EXCERPTED DATA:
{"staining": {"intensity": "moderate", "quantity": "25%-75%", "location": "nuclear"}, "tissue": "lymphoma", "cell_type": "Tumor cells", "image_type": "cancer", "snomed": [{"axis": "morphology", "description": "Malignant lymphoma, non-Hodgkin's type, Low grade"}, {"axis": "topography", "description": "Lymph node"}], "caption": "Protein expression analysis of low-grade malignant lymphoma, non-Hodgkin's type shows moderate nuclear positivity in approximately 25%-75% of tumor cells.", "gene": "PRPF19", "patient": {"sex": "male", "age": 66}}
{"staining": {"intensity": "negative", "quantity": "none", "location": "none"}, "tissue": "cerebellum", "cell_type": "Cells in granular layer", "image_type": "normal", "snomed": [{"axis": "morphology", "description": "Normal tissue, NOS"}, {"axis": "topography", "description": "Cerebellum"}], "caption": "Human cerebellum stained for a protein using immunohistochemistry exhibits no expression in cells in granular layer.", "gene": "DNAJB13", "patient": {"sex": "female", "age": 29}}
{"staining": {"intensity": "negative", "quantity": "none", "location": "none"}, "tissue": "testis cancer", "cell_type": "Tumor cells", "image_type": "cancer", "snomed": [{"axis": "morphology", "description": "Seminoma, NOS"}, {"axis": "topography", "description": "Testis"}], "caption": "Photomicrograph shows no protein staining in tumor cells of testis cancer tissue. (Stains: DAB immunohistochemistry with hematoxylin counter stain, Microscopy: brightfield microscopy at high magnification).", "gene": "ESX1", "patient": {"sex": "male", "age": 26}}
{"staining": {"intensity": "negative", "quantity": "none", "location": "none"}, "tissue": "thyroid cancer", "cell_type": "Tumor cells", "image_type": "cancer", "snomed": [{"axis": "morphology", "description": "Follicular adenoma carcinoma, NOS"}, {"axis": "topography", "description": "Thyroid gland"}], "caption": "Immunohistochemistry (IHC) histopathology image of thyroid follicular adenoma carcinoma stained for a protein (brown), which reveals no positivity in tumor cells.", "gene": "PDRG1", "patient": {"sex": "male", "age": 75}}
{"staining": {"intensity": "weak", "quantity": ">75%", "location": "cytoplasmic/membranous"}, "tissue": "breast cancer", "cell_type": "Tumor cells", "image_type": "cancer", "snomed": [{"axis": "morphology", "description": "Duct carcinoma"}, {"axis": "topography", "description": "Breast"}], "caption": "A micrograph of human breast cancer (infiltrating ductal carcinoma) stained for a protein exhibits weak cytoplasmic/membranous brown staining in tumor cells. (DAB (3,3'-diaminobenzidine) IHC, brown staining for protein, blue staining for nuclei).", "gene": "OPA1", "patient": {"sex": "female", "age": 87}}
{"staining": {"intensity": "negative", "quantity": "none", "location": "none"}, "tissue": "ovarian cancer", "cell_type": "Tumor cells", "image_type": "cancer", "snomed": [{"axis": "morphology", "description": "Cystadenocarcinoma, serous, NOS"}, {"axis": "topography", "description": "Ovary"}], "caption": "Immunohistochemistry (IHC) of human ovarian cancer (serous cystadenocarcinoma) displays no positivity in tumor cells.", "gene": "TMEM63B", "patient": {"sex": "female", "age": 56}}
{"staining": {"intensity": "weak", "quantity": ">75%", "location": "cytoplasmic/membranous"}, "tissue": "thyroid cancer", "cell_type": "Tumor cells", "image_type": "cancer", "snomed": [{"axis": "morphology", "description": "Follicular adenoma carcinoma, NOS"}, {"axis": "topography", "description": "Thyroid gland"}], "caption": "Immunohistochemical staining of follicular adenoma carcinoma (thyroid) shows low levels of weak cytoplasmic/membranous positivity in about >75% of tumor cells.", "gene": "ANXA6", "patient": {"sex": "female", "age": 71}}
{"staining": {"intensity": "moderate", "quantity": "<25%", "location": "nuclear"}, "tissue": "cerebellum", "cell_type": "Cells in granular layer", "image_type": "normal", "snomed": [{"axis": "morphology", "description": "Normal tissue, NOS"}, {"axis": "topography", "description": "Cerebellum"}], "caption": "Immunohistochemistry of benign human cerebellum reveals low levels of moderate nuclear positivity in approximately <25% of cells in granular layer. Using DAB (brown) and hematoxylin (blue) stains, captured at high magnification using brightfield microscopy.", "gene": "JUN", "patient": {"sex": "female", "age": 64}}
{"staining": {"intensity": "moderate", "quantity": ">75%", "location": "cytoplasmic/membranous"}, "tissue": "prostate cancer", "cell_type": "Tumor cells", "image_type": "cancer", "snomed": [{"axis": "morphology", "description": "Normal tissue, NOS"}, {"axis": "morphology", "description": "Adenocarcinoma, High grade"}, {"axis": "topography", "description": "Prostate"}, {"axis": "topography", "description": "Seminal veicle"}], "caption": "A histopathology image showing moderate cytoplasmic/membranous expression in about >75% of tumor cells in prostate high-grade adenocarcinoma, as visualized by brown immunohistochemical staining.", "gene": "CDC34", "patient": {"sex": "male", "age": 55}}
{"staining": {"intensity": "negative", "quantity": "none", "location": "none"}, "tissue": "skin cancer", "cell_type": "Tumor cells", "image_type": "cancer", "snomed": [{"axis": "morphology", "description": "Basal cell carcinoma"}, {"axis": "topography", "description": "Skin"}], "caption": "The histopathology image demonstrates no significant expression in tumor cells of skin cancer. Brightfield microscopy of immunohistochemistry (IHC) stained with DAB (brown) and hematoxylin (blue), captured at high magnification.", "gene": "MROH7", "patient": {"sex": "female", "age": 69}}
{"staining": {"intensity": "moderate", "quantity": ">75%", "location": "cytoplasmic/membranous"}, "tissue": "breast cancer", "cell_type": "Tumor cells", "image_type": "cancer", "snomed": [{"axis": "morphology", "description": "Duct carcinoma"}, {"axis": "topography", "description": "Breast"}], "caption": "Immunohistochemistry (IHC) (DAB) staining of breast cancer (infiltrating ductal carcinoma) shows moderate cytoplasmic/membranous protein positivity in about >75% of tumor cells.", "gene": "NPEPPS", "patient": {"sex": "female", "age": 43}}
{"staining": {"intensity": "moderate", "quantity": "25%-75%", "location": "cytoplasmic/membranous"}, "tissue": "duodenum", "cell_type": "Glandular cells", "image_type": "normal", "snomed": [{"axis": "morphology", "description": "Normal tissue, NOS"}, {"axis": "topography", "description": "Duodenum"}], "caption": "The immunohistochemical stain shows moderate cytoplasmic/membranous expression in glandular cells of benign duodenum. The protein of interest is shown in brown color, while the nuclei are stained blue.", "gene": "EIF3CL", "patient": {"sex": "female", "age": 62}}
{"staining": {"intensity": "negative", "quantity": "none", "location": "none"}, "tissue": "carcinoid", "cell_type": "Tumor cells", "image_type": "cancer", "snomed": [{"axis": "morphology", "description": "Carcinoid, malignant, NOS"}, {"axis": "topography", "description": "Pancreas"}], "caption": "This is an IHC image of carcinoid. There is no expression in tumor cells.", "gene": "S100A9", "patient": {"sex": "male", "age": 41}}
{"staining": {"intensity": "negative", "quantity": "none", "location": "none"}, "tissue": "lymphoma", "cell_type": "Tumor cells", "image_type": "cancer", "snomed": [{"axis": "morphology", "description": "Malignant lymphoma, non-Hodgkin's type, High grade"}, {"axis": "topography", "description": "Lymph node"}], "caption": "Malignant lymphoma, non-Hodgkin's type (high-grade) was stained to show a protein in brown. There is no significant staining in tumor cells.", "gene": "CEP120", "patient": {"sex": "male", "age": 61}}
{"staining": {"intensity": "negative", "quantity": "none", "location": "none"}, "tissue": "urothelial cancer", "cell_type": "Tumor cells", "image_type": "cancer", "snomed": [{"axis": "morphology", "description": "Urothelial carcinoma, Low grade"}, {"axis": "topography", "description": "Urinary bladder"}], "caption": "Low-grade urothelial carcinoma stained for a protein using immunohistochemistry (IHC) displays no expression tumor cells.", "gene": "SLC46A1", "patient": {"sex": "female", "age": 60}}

TO DO:
From the data above, return every line from the line that has "histopathology image demonstrates" up to and including the line that has "(IHC) (DAB) staining", exactly.

FINAL ANSWER:
{"staining": {"intensity": "negative", "quantity": "none", "location": "none"}, "tissue": "skin cancer", "cell_type": "Tumor cells", "image_type": "cancer", "snomed": [{"axis": "morphology", "description": "Basal cell carcinoma"}, {"axis": "topography", "description": "Skin"}], "caption": "The histopathology image demonstrates no significant expression in tumor cells of skin cancer. Brightfield microscopy of immunohistochemistry (IHC) stained with DAB (brown) and hematoxylin (blue), captured at high magnification.", "gene": "MROH7", "patient": {"sex": "female", "age": 69}}
{"staining": {"intensity": "moderate", "quantity": ">75%", "location": "cytoplasmic/membranous"}, "tissue": "breast cancer", "cell_type": "Tumor cells", "image_type": "cancer", "snomed": [{"axis": "morphology", "description": "Duct carcinoma"}, {"axis": "topography", "description": "Breast"}], "caption": "Immunohistochemistry (IHC) (DAB) staining of breast cancer (infiltrating ductal carcinoma) shows moderate cytoplasmic/membranous protein positivity in about >75% of tumor cells.", "gene": "NPEPPS", "patient": {"sex": "female", "age": 43}}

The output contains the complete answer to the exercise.